**Material provided**
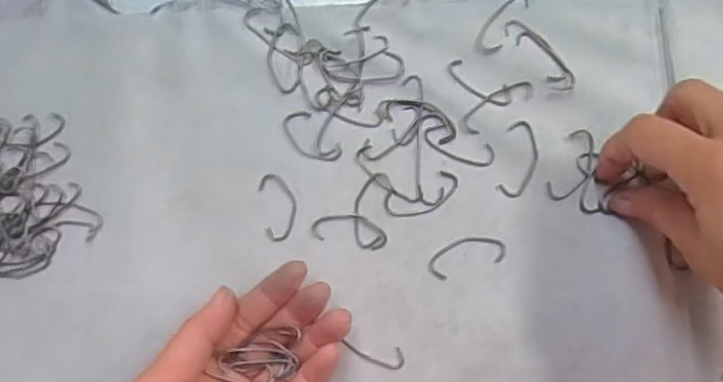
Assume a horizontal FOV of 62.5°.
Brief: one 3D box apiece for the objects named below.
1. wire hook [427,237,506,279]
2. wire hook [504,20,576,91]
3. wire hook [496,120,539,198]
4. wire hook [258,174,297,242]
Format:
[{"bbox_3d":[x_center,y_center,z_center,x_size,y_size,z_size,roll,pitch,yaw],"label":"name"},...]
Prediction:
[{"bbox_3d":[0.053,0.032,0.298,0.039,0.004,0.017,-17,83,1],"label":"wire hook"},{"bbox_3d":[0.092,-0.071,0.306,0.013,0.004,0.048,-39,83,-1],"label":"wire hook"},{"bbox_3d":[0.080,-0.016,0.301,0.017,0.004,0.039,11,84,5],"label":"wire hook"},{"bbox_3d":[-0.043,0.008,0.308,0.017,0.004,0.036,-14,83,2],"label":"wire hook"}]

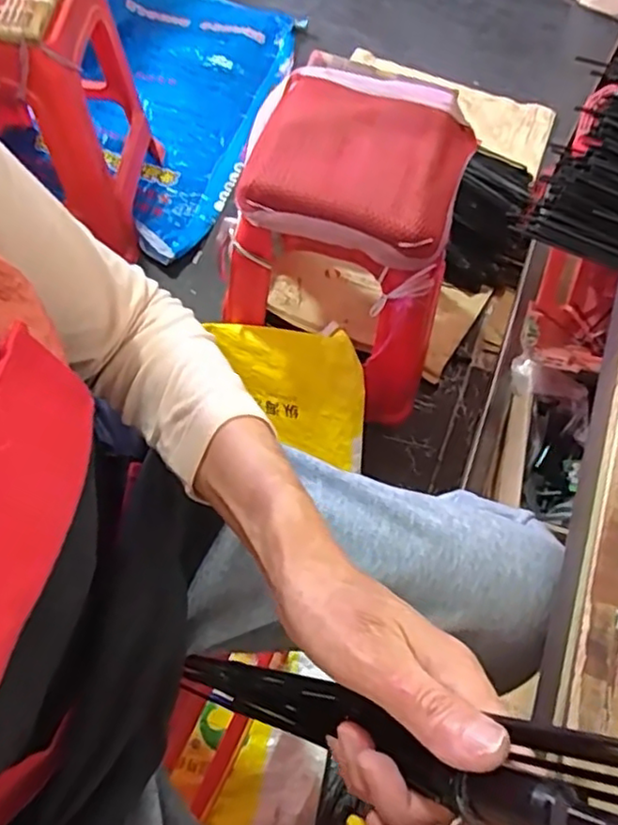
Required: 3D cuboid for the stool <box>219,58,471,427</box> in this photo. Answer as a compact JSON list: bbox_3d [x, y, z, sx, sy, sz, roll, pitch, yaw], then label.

==

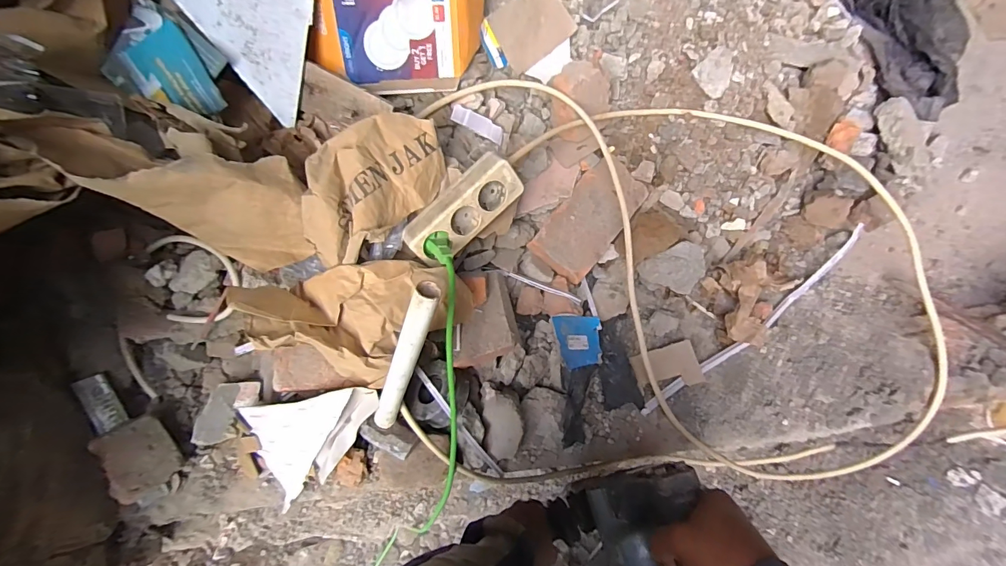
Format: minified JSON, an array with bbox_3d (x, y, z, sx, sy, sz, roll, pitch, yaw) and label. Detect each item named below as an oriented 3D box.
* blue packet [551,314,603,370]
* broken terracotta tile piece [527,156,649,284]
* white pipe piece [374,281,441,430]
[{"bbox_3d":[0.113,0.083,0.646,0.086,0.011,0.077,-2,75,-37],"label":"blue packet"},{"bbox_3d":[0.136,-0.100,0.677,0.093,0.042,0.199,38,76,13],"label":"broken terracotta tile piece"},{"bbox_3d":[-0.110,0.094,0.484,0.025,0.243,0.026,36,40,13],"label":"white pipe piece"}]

--

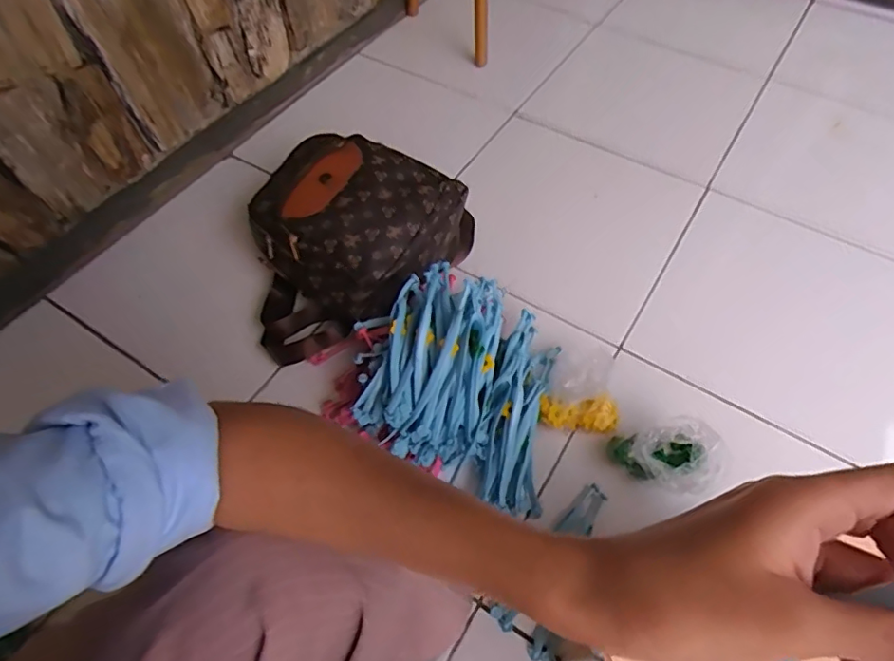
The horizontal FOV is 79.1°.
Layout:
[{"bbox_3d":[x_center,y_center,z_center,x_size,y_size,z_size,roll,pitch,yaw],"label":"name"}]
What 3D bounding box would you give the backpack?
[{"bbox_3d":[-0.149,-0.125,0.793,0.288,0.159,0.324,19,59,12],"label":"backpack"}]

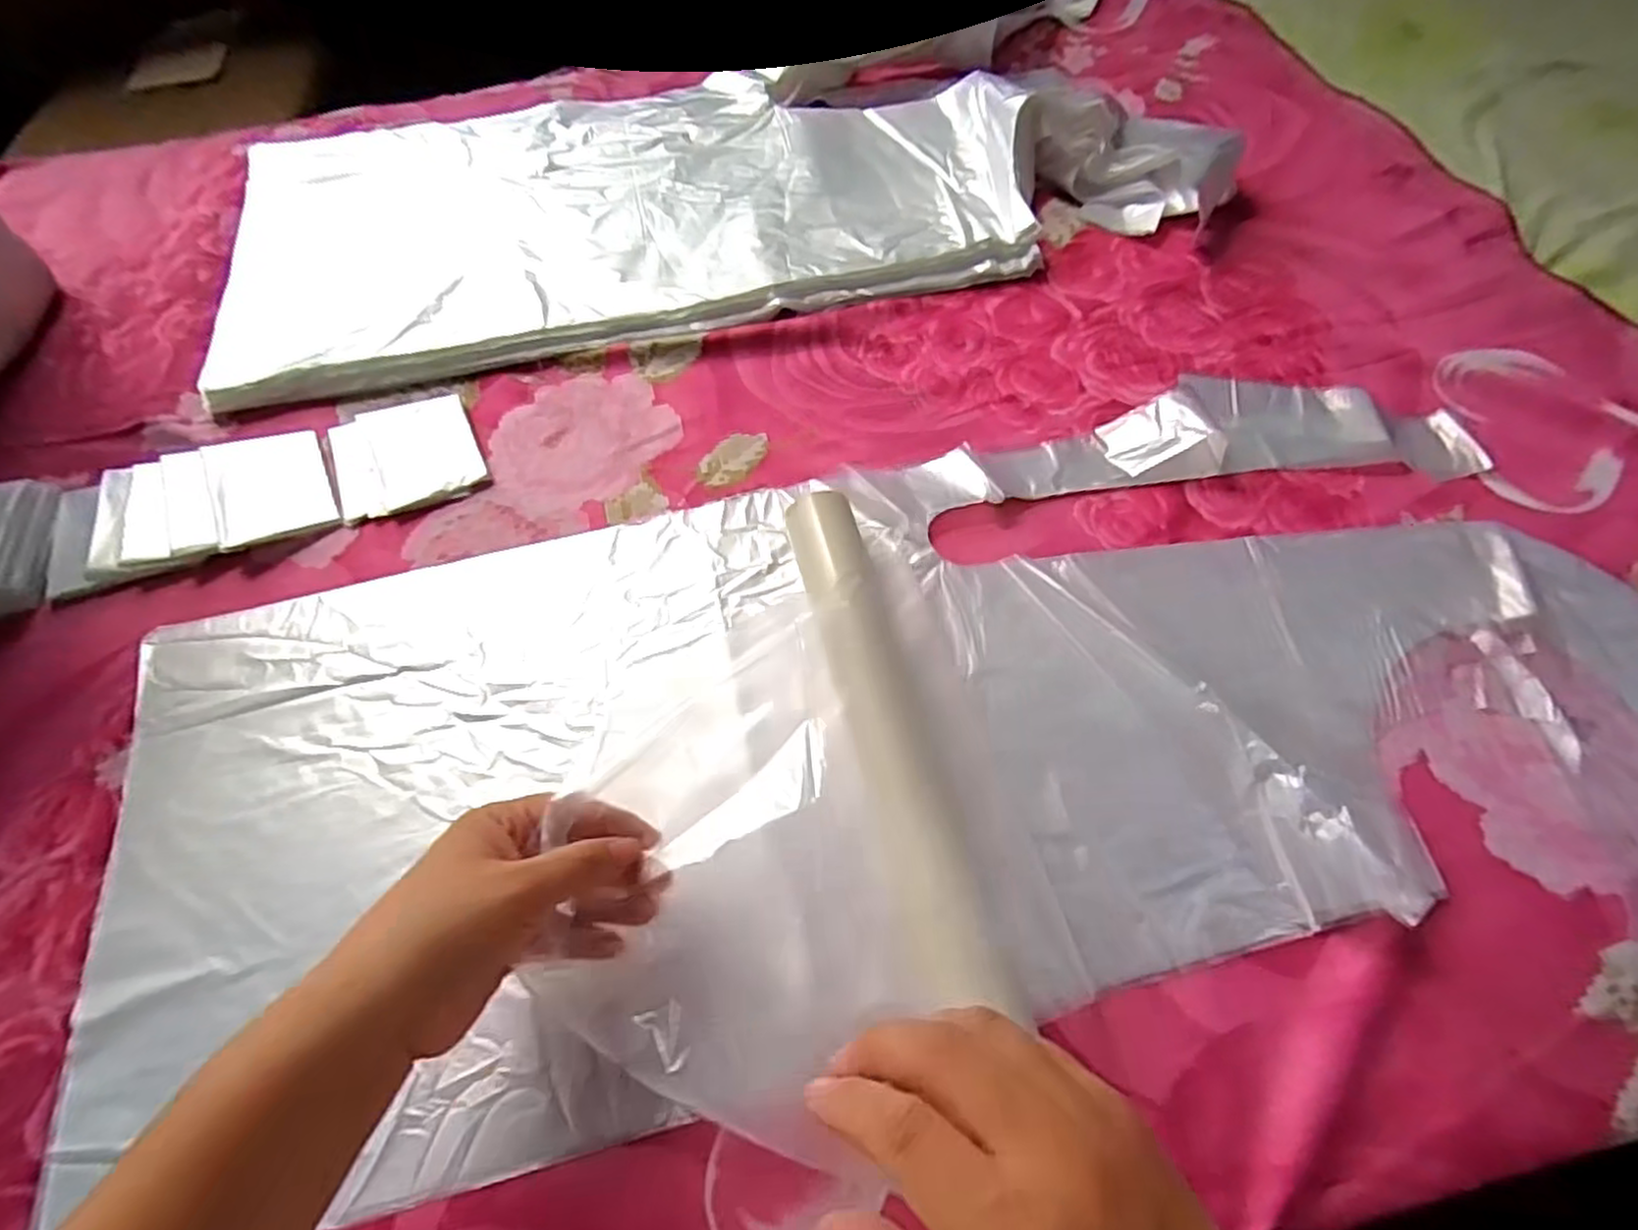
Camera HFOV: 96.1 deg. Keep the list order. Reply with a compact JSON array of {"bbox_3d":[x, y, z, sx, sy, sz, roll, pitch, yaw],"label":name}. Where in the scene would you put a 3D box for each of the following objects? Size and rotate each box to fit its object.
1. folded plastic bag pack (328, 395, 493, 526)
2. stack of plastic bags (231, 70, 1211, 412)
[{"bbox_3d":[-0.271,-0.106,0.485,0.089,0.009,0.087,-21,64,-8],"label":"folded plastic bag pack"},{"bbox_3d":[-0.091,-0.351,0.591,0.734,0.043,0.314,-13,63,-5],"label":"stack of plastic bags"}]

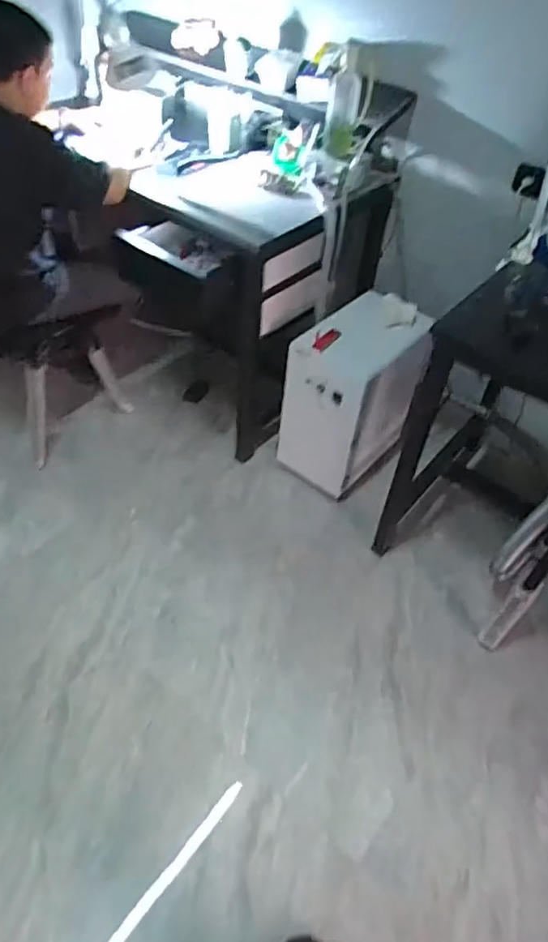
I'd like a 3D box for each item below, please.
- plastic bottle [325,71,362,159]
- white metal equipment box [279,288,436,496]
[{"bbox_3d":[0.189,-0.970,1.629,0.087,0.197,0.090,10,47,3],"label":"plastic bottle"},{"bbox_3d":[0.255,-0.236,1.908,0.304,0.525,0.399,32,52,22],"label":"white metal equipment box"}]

**Problem requirements**
In the listing above, the required lines run from the line with "2. stack of plastic bags (231, 70, 1211, 412)" through the line with "- plastic bottle [325,71,362,159]". Output exactly those lines, omitting pictures.

**Output below**
2. stack of plastic bags (231, 70, 1211, 412)
[{"bbox_3d":[-0.271,-0.106,0.485,0.089,0.009,0.087,-21,64,-8],"label":"folded plastic bag pack"},{"bbox_3d":[-0.091,-0.351,0.591,0.734,0.043,0.314,-13,63,-5],"label":"stack of plastic bags"}]

I'd like a 3D box for each item below, please.
- plastic bottle [325,71,362,159]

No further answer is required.